----- TEKS BACAAN
Komandan Kompi C Lettu INF SY. Gafur Thalib Assagaf |
Menilik Kehidupan Prajurit di Balik Tirai Kedaulatan NKRI di Perbatasan
Pada hari Jumat (6/4) pekan lalu, wartawan Harian Bintang Papua bersama empat wartawan lokal yang bertugas di wilayah Selatan Papua, berkesempatan melawat ke Distrik Mindiptana, Kabupaten Boven Digoel. Selain meliput momen Paskah yang dirayakan masyarakat setempat, ada beberapa angel menarik yang diambil dari lawatan perdana awak media Koran ini yaitu salah satunya melihat kehidupan para bhayangkari negara dari Yonif 521/DY yang tengah ‘ngepam’ perbatasan RI-PNG di distrik tersebut.Laporan : Lidya Salmah Ahnazsyiah-Mindiptana
Distrik Mindiptana merupakan salah satu distrik yang tertua di Kabupaten Boven Digoel. Keberadaan distrik yang rencananya bakal dimekarkan menjadi daerah otonom baru tingkat kabupaten bernama Kabupaten Muyu Mandobo itu, dapat dijangkau dari Tanah Merah, ibu kota Kabupaten Boven Digoel dengan transportasi darat yaitu dengan menggunakan mobil dan ojek yang jarak tempuhnya sekitar 75 km. Sedangkan untuk transportasi laut harus melewati sungai menggunakan long boat atau kapal kayu.
Distrik Mindiptana sendiri adalah merupakan pusat penyebaran agama
Katolik di suku Muyu dan suku Mandobo. Penduduk yang tinggal di ibu
kota distrik tersebut mayoritas suku Muyu dan suku Mandobo dan penduduk
campuran yang berasal dari berbagai suku di luar Papua. Soal hasil
alam, tidak diragukan lagi karena Distrik Mindiptana merupakan salah
satu distrik penghasil karet di Kabupaten Boven Digoel.
Mengingat Distrik Mindiptama termasuk distrik perbatasan RI-PNG,
sehingga di distrik itu selain ada Pos Polisi, juga terdapat Pos TNI
yang ditempati prajurit dari Yonif 521/DY guna bertugas menjaga keamanan
dan pertahanan wilayah tapal batas.
Pos Satgas itu sendiri merupakan home base Kompi Senapan C yang
membawahi sejumlah Pos di wilayah Mindiptana dan distrik sekitarnya.
Saat bincang-bincang dengan Komandan Kompi C Lettu INF SY. Gafur Thalib
Assagaf, ia begitu tampil sederhana dan familiar. Dalam kesempatan itu
alumni Akmil 2005 ini menceritakan berbagai pengalaman suka dan duka
yang ia rasakan bersama anggotanya selama kurang lebih empat bulan
bertugas di Mindiptana.
----------
----- DATA HASIL EKSTRAKSI
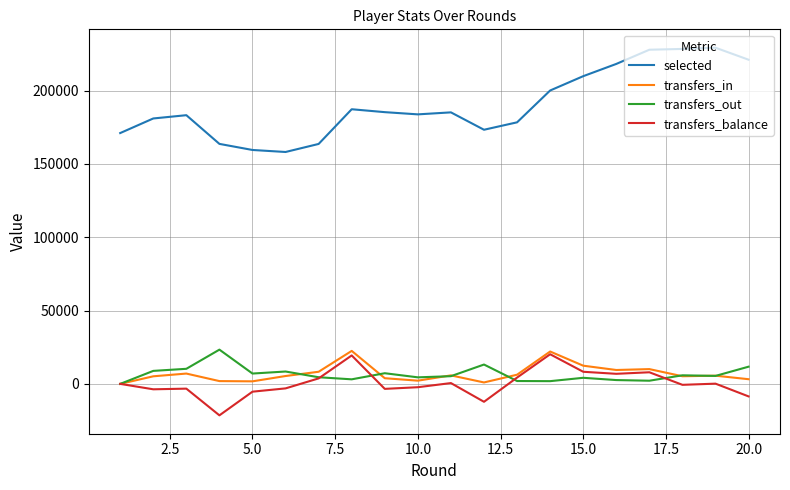

Which series has the widest spread of values?

selected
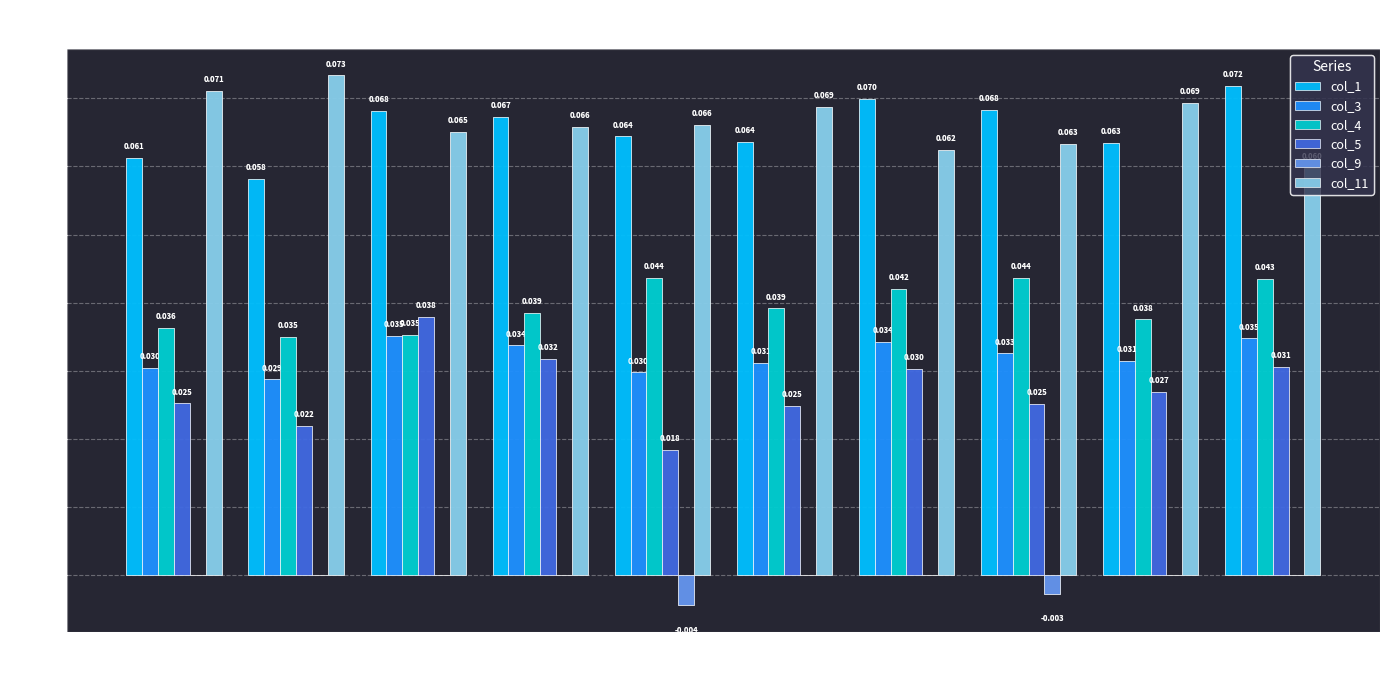

Are the bars grouped side by side (vs. stacked)?

Yes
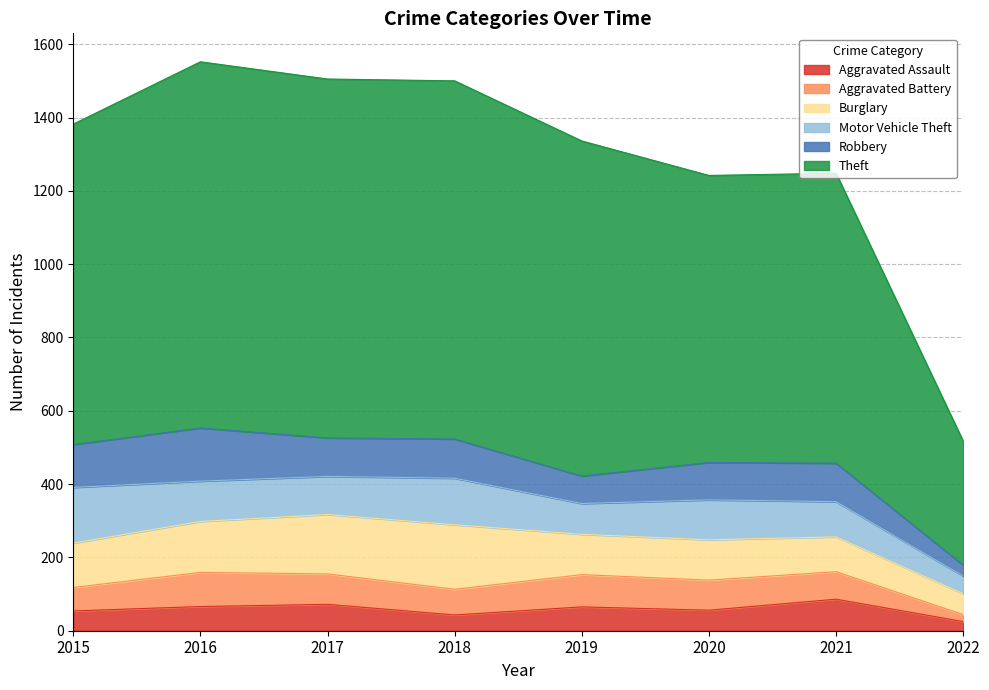

At which category is the sum across all series the highest?

2016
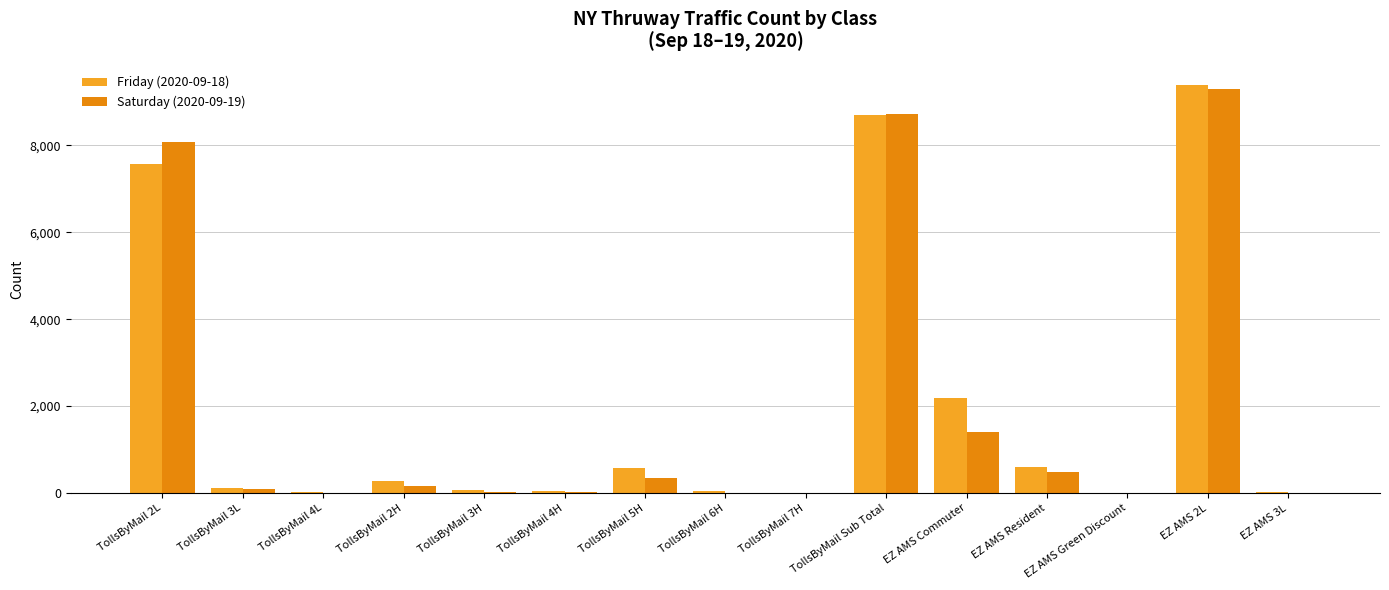

Are the bars horizontal?

No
----------
> BUTIR TUGAS 1: Sebutkan semua sarana transportasi yang menurut artikel tentang prajurit di perbatasan Mindiptana dapat dipakai untuk mencapai distrik itu dari Tanah Merah.
> BUTIR TUGAS 2: Menurut artikel tentang prajurit di perbatasan Mindiptana, berapa jarak tempuh jalur darat dari Tanah Merah ke Distrik Mindiptana?

> KOTAK JAWABAN 1: Mobil, ojek, long boat, dan kapal kayu.

> KOTAK JAWABAN 2: Sekitar 75 km.